EU lawmakers across party groups have called on the European Commission to stop promoting meat consumption as the war in Ukraine impacts the global food supply and leads to feed shortages in the EU.
The EU’s promotional funding for meat has long been a contentious issue, but the war in Ukraine and its ramifications for food supply in the EU and worldwide have added a new angle to the debate.
As both Ukraine and Russia are key producers of cereals, Moscow’s war risks bringing about food shortages in countries that are heavily dependent on wheat exports.
While the EU is largely self-sufficient when it comes to almost all food commodities, it is highly reliant on imports of inputs including animal feed, Commission official Wolfgang Burtscher told the European Parliament’s environment committee (ENVI) on Thursday (31 March).
In last week’s communication on food security, the Commission therefore proposed that farmers should be allowed to use ecological focus areas for animal feed.
“The possibility to put feed there might liberate other areas in the EU to produce food,” Burtscher said.
Promotion policy under renewed fire
Meanwhile, lawmakers across the board who spoke in the committee argued that to ensure food security under the current circumstances, meat consumption altogether should be reduced and a higher proportion of crops should be used directly as food rather than animal feed.
“Do you really think it is right in these times to promote the export of meat with taxpayers’ money?” conservative lawmaker Peter Liese (European People’s Party) asked the Commission representative.
“Or should we not think twice and ask people to eat less meat, so that this could also help address the problem?” he added.
With its promotional policy, the EU financially supports the promotion of certain European agricultural products with the aim of boosting the competitiveness and consumption of EU agri-food products domestically and internationally.
In the run-up to the Commission’s recent revamp of the policy, which it finalised in December 2021, the question of meat promotion was already heavily debated.
Food versus feed
As the review aimed to bring promotion policy in line with the EU’s food flagship policy, the Farm to Fork Strategy, as well as its ‘Beating Cancer Plan’, many argued the EU should not help promote products like red meat, which are climate-intensive and linked to increased cancer risk.
Now, the Ukraine crisis has added an angle of food security to the debate.

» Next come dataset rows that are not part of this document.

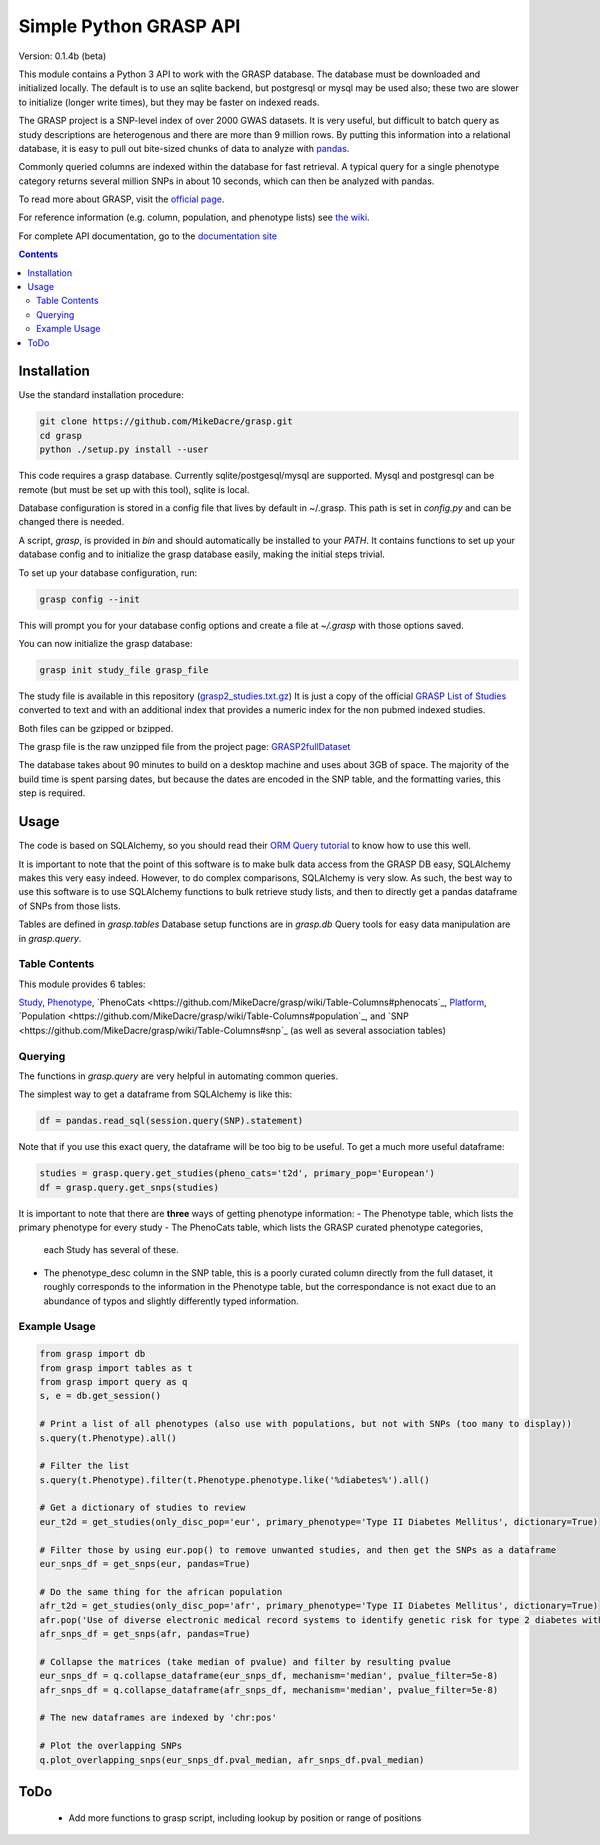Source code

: .......................
Simple Python GRASP API
.......................

Version: 0.1.4b (beta)

This module contains a Python 3 API to work with the GRASP database. The
database must be downloaded and initialized locally. The default is to use an
sqlite backend, but postgresql or mysql may be used also; these two are slower
to initialize (longer write times), but they may be faster on indexed reads.

The GRASP project is a SNP-level index of over 2000 GWAS datasets. It is very
useful, but difficult to batch query as study descriptions are heterogenous and
there are more than 9 million rows. By putting this information into a relational
database, it is easy to pull out bite-sized chunks of data to analyze with
`pandas <http://pandas.pydata.org/>`_.

Commonly queried columns are indexed within the database for fast retrieval. A typical
query for a single phenotype category returns several million SNPs in about 10 seconds,
which can then be analyzed with pandas.

To read more about GRASP, visit the `official page <https://grasp.nhlbi.nih.gov/Overview.aspx>`_.

For reference information (e.g. column, population, and phenotype lists) see
`the wiki <https://github.com/MikeDacre/grasp/wiki>`_.

For complete API documentation, go to the
`documentation site <https://mikedacre.github.io/grasp/>`_

.. contents:: **Contents**

============
Installation
============

Use the standard installation procedure:

.. code:: shell

  git clone https://github.com/MikeDacre/grasp.git
  cd grasp
  python ./setup.py install --user

This code requires a grasp database. Currently sqlite/postgesql/mysql are
supported. Mysql and postgresql can be remote (but must be set up with this
tool), sqlite is local.

Database configuration is stored in a config file that lives by default in
~/.grasp.  This path is set in `config.py` and can be changed there is needed.

A script, `grasp`, is provided in `bin` and should automatically be installed
to your `PATH`.  It contains functions to set up your database config and to
initialize the grasp database easily, making the initial steps trivial.

To set up your database configuration, run:

.. code:: shell

  grasp config --init

This will prompt you for your database config options and create a file at
`~/.grasp` with those options saved.

You can now initialize the grasp database:

.. code:: shell

   grasp init study_file grasp_file

The study file is available in this repository (`grasp2_studies.txt.gz <https://raw.githubusercontent.com/MikeDacre/grasp/master/grasp2_studies.txt.gz>`_)
It is just a copy of the official `GRASP List of Studies <https://grasp.nhlbi.nih.gov/downloads/GRASP2_List_Of_Studies.xlsx>`_
converted to text and with an additional index that provides a numeric index
for the non pubmed indexed studies.

Both files can be gzipped or bzipped.

The grasp file is the raw unzipped file from the project page:
`GRASP2fullDataset <https://s3.amazonaws.com/NHLBI_Public/GRASP/GraspFullDataset2.zip>`_

The database takes about 90 minutes to build on a desktop machine and uses
about 3GB of space. The majority of the build time is spent parsing dates,
but because the dates are encoded in the SNP table, and the formatting varies,
this step is required.

=====
Usage
=====

The code is based on SQLAlchemy, so you should read their `ORM Query tutorial <http://docs.sqlalchemy.org/en/latest/orm/tutorial.html#querying>`_
to know how to use this well.

It is important to note that the point of this software is to make bulk data access from the GRASP
DB easy, SQLAlchemy makes this very easy indeed. However, to do complex comparisons,
SQLAlchemy is very slow. As such, the best way to use this software is to use
SQLAlchemy functions to bulk retrieve study lists, and then to directly get
a pandas dataframe of SNPs from those lists.

Tables are defined in `grasp.tables`
Database setup functions are in `grasp.db`
Query tools for easy data manipulation are in `grasp.query`.

Table Contents
==============

This module provides 6 tables:

`Study <https://github.com/MikeDacre/grasp/wiki/Table-Columns#study>`_,
`Phenotype <https://github.com/MikeDacre/grasp/wiki/Table-Columns#phenotype>`_,
`PhenoCats <https://github.com/MikeDacre/grasp/wiki/Table-Columns#phenocats`_,
`Platform <https://github.com/MikeDacre/grasp/wiki/Table-Columns#platform>`_,
`Population <https://github.com/MikeDacre/grasp/wiki/Table-Columns#population`_,
and `SNP <https://github.com/MikeDacre/grasp/wiki/Table-Columns#snp`_ (as well
as several association tables)

Querying
========

The functions in `grasp.query` are very helpful in automating common queries.

The simplest way to get a dataframe from SQLAlchemy is like this:

.. code:: python

   df = pandas.read_sql(session.query(SNP).statement)

Note that if you use this exact query, the dataframe will be too big to be
useful. To get a much more useful dataframe:

.. code:: python

   studies = grasp.query.get_studies(pheno_cats='t2d', primary_pop='European')
   df = grasp.query.get_snps(studies)

It is important to note that there are **three** ways of getting
phenotype information:
- The Phenotype table, which lists the primary phenotype for every study
- The PhenoCats table, which lists the GRASP curated phenotype categories,
  each Study has several of these.
- The phenotype_desc column in the SNP table, this is a poorly curated
  column directly from the full dataset, it roughly corresponds to the
  information in the Phenotype table, but the correspondance is not exact
  due to an abundance of typos and slightly differently typed information.

Example Usage
=============

.. code:: python

  from grasp import db
  from grasp import tables as t
  from grasp import query as q
  s, e = db.get_session()

  # Print a list of all phenotypes (also use with populations, but not with SNPs (too many to display))
  s.query(t.Phenotype).all()

  # Filter the list
  s.query(t.Phenotype).filter(t.Phenotype.phenotype.like('%diabetes%').all()

  # Get a dictionary of studies to review
  eur_t2d = get_studies(only_disc_pop='eur', primary_phenotype='Type II Diabetes Mellitus', dictionary=True)

  # Filter those by using eur.pop() to remove unwanted studies, and then get the SNPs as a dataframe
  eur_snps_df = get_snps(eur, pandas=True)

  # Do the same thing for the african population
  afr_t2d = get_studies(only_disc_pop='afr', primary_phenotype='Type II Diabetes Mellitus', dictionary=True)
  afr.pop('Use of diverse electronic medical record systems to identify genetic risk for type 2 diabetes within a genome-wide association study.')
  afr_snps_df = get_snps(afr, pandas=True)

  # Collapse the matrices (take median of pvalue) and filter by resulting pvalue
  eur_snps_df = q.collapse_dataframe(eur_snps_df, mechanism='median', pvalue_filter=5e-8)
  afr_snps_df = q.collapse_dataframe(afr_snps_df, mechanism='median', pvalue_filter=5e-8)

  # The new dataframes are indexed by 'chr:pos'

  # Plot the overlapping SNPs
  q.plot_overlapping_snps(eur_snps_df.pval_median, afr_snps_df.pval_median)

====
ToDo
====

 - Add more functions to grasp script, including lookup by position or range of positions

Accelerating the shift towards healthier diets with fewer animal products “would reduce the amount of grain needed to feed the animals,” Green MEP Tilly Metz said during the debate, while her party colleague Jutta Paulus pointed out that “more than half of the cereal crops and around 80% of maize produced in the EU go to animal feed.
Delara Burkhardt from the Social Democrats (S&D) added that, in times of looming global food shortages, “crops belong (…) on the plates of people, not the feed trough”.
No way around livestock production
However, Burtscher argued that maintaining a certain level of livestock production was necessary for the functioning of the agricultural system.
For one, he said, animal manure was needed to reduce Europe’s reliance on synthetic fertilisers, which the EU imports in large parts from Russia and Belarus.
Moreover, many of the areas used for grazing or growing feed crops cannot be used to grow food for human consumption, Burtscher pointed out.
“Particularly in some Northern countries, there are areas where nothing other than feed is able to be produced in terms of quality – you cannot just produce wheat everywhere in Europe,” the official said.
Finally, he stressed that a majority of EU citizens’ protein intake still comes from animal products like meat or dairy.
“So is it not right to promote not the meat, but the way meat is produced?” Burtscher asked, concluding there was still a case to be made for the bloc to support organic meat through its promotion policy.